(SELECTED PASSAGE begins)
If you know deer hunters and food-plot managers across the nation, you might have heard them complain how deer never touched their brassica fields the first year they planted them. That’s not uncommon. A few reasons could account for that.

Maybe soybeans in your area stay green into the middle portions of your archery season. Low deer densities can play a role, too. In areas such as northern Wisconsin and Minnesota, where deer herds have declined drastically in the past decade, food plots such as brassicas might not be much of a draw simply because of herd numbers.

There also seems to be a generational feeding aspect to certain forages like brassicas. A doe family group raising fawns on brassica food plots might play a role in the future success of your brassica plantings. If you can get a group of deer attracted to your plot, you’re probably set.

Here's a highly nutritious half-eaten bulb. Image by Will Brantley

5. Feed the Beast

Brassica plants require a good dose of nitrogen. With today’s fertilizer prices, you would be wise to complete a $15 soil test to know precisely how much lime and fertilizer you need.

Remember, a high percentage of fertilizer cannot be used by plants if the pH of your soil isn’t right. If you’re crunched for time, apply a few bags of 19-19-19 a week or so after planting. Come back in another two weeks and spread a bag of pure urea (46-0-0). This will give your food plot a boost headed into fall.
(SELECTED PASSAGE ends)
JOB 1 ▸ In the records, copy word for word the part that opens with the line containing "Ir al contenido principal" and closes with the line containing "La Patrulla Canina: La dino película". Leave out any pictures.
(MATERIAL SUPPLIED begins)
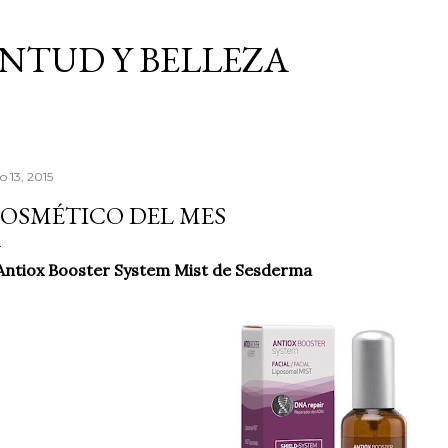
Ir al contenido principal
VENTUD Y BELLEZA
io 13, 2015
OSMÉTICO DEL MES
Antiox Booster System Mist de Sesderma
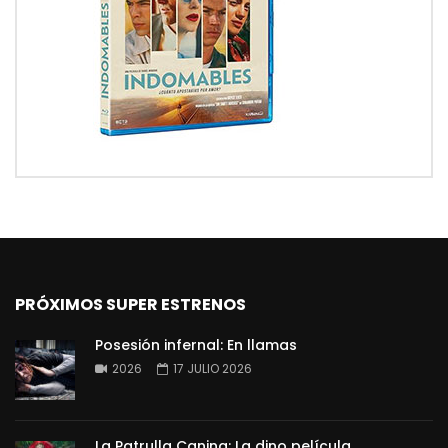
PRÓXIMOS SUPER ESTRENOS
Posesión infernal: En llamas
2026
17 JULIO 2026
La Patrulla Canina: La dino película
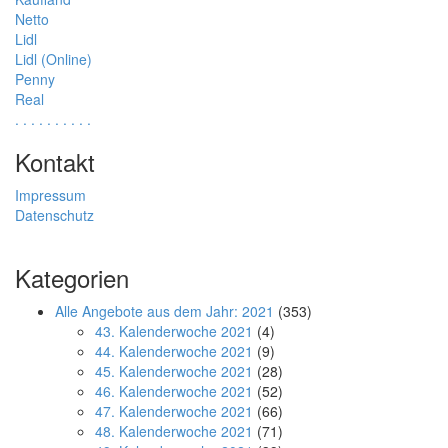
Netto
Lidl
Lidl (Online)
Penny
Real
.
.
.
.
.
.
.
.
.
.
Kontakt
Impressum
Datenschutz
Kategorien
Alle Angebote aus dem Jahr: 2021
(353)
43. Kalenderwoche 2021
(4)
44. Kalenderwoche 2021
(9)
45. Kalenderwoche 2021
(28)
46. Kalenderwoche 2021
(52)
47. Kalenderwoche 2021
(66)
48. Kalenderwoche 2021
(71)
(MATERIAL SUPPLIED ends)
(MATERIAL SUPPLIED begins)
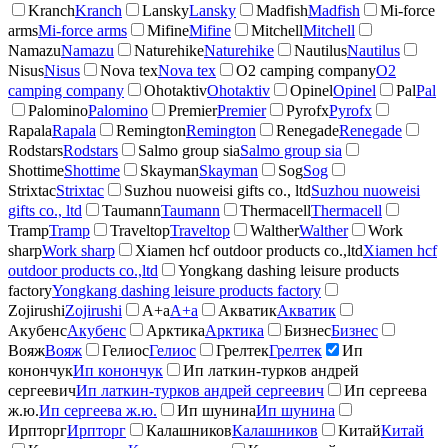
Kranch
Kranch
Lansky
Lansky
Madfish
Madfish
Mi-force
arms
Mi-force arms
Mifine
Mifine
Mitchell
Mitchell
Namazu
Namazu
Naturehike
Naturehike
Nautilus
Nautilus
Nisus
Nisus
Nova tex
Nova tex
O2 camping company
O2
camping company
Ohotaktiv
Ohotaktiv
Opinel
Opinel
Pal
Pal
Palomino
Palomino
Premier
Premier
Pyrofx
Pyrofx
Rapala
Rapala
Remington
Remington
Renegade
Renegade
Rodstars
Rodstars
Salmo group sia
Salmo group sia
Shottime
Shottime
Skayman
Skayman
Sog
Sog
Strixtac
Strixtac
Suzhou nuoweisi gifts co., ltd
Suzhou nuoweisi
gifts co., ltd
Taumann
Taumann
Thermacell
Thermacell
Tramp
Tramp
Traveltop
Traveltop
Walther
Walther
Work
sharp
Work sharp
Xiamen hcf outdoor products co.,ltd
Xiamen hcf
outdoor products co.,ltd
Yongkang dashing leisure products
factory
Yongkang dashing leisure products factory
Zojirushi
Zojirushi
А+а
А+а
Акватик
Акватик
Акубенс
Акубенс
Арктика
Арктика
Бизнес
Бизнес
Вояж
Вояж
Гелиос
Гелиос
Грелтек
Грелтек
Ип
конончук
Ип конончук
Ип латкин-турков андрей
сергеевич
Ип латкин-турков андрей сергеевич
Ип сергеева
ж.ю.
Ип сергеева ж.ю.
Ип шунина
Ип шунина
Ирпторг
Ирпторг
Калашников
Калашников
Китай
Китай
(MATERIAL SUPPLIED ends)
JOB 2 ▸
Answer from the passage on brassica food plots:
(a) In which areas have deer herds declined drastically in the past decade?
(b) How much does the recommended soil test cost?
(c) What should be spread two weeks after applying the 19-19-19?

TASK ANSWER 1 ▸
Ir al contenido principal
VENTUD Y BELLEZA
io 13, 2015
OSMÉTICO DEL MES
Antiox Booster System Mist de Sesderma
PRÓXIMOS SUPER ESTRENOS
Posesión infernal: En llamas
2026
17 JULIO 2026
La Patrulla Canina: La dino película

TASK ANSWER 2 ▸
(a) Northern Wisconsin and Minnesota
(b) $15
(c) A bag of pure urea (46-0-0)